→ **Text block**:
━━━━━━━━

How to Scrape Realtor.com Property Data in 2026 (Bypass Next.js Protection)
the cleanest way to scrape realtor.com in 2026 is to extract the embedded __NEXT_DATA__ json from each listing page. it contains everything the website renders, in structured form, with no parsing brittleness. you’ll need a residential proxy to avoid the akamai bot manager block, and python with httpx + parsel does the rest. this tutorial ships working code.
why next_data is the trick
realtor.com runs on next.js. every server-rendered page bakes a hidden <script id="__NEXT_DATA__" type="application/json"> block into the html. inside that block sits the entire react state for the page: full property details, agent info, school info, pricing history, photos, the whole structured tree.
if you parse the html directly (price from .price-display, address from .address-line), realtor.com will rename or restructure that markup every few months. your scraper breaks. if you parse __NEXT_DATA__, you get raw json from their backend, and they rarely change those keys because their own frontend depends on them.

━━━━━━━━

→ **Data to examine**:
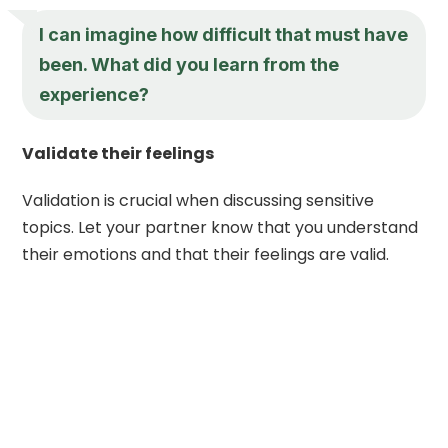
I can imagine how difficult that must have
been. What did you learn from the
experience?
Validate their feelings
Validation is crucial when discussing sensitive
topics. Let your partner know that you understand
their emotions and that their feelings are valid.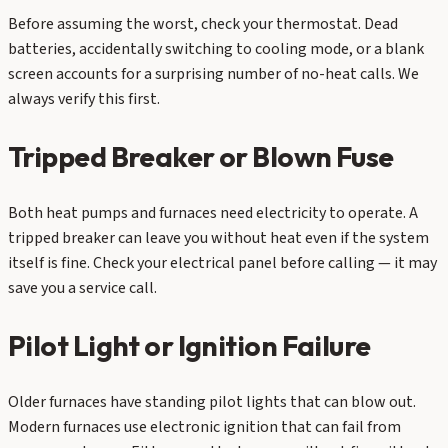
Before assuming the worst, check your thermostat. Dead
batteries, accidentally switching to cooling mode, or a blank
screen accounts for a surprising number of no-heat calls. We
always verify this first.
Tripped Breaker or Blown Fuse
Both heat pumps and furnaces need electricity to operate. A
tripped breaker can leave you without heat even if the system
itself is fine. Check your electrical panel before calling — it may
save you a service call.
Pilot Light or Ignition Failure
Older furnaces have standing pilot lights that can blow out.
Modern furnaces use electronic ignition that can fail from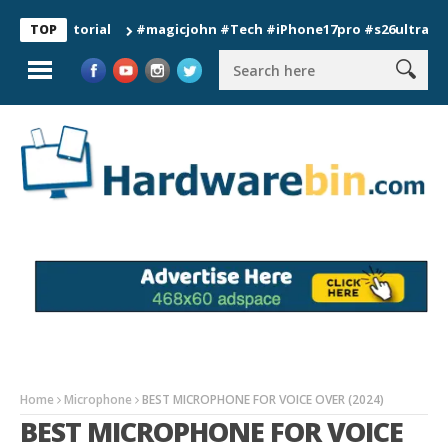
#magicjohn #Tech #iPhone17pro #s26ultra #californ
TOP
Home
Microphone
BEST MICROPHONE FOR VOICE OVER (2024)
BEST MICROPHONE FOR VOICE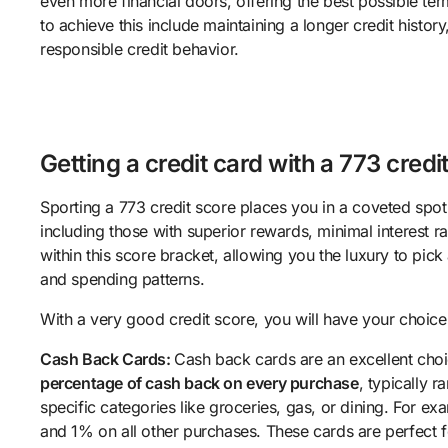
even more financial doors, offering the best possible ter
to achieve this include maintaining a longer credit histor
responsible credit behavior.
Getting a credit card with a 773 credi
Sporting a 773 credit score places you in a coveted spot f
including those with superior rewards, minimal interest ra
within this score bracket, allowing you the luxury to pic
and spending patterns.
With a very good credit score, you will have your choice
Cash Back Cards:
Cash back cards are an excellent choi
percentage of cash back on every purchase
, typically 
specific categories like groceries, gas, or dining. For 
and 1% on all other purchases. These cards are perfect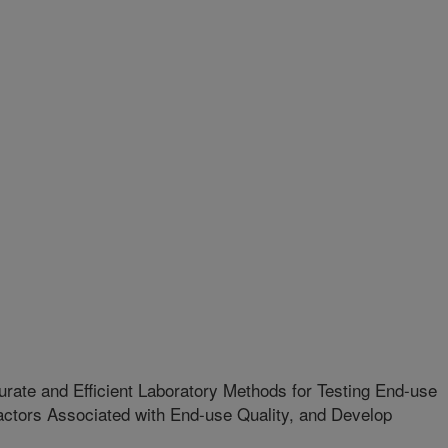
rate and Efficient Laboratory Methods for Testing End-use
Factors Associated with End-use Quality, and Develop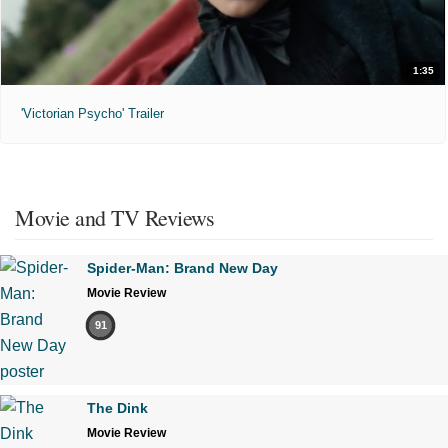
1:35
'Victorian Psycho' Trailer
Movie and TV Reviews
Spider-Man: Brand New Day
Movie Review
91
The Dink
Movie Review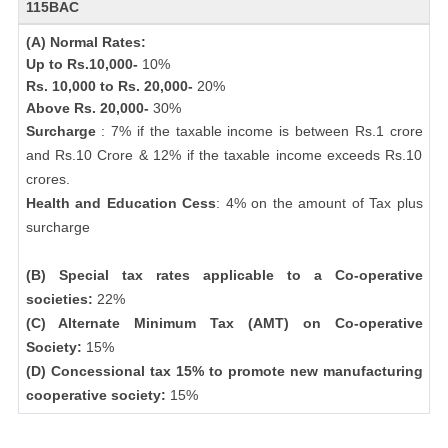
115BAC
(A) Normal Rates:
Up to Rs.10,000-
10%
Rs. 10,000 to Rs. 20,000-
20%
Above Rs. 20,000-
30%
Surcharge
: 7% if the taxable income is between Rs.1 crore
and Rs.10 Crore & 12% if the taxable income exceeds Rs.10
crores.
Health and Education Cess
: 4% on the amount of Tax plus
surcharge
(B) Special tax rates applicable to a Co-operative
societies:
22%
(C) Alternate Minimum Tax (AMT) on Co-operative
Society:
15%
(D) Concessional tax 15% to promote new manufacturing
cooperative society:
15%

━━━━━━━━

In the realtor.com scraping tutorial, what does the scraper need in order to avoid the Akamai bot manager block? The rows have no role here.

A residential proxy.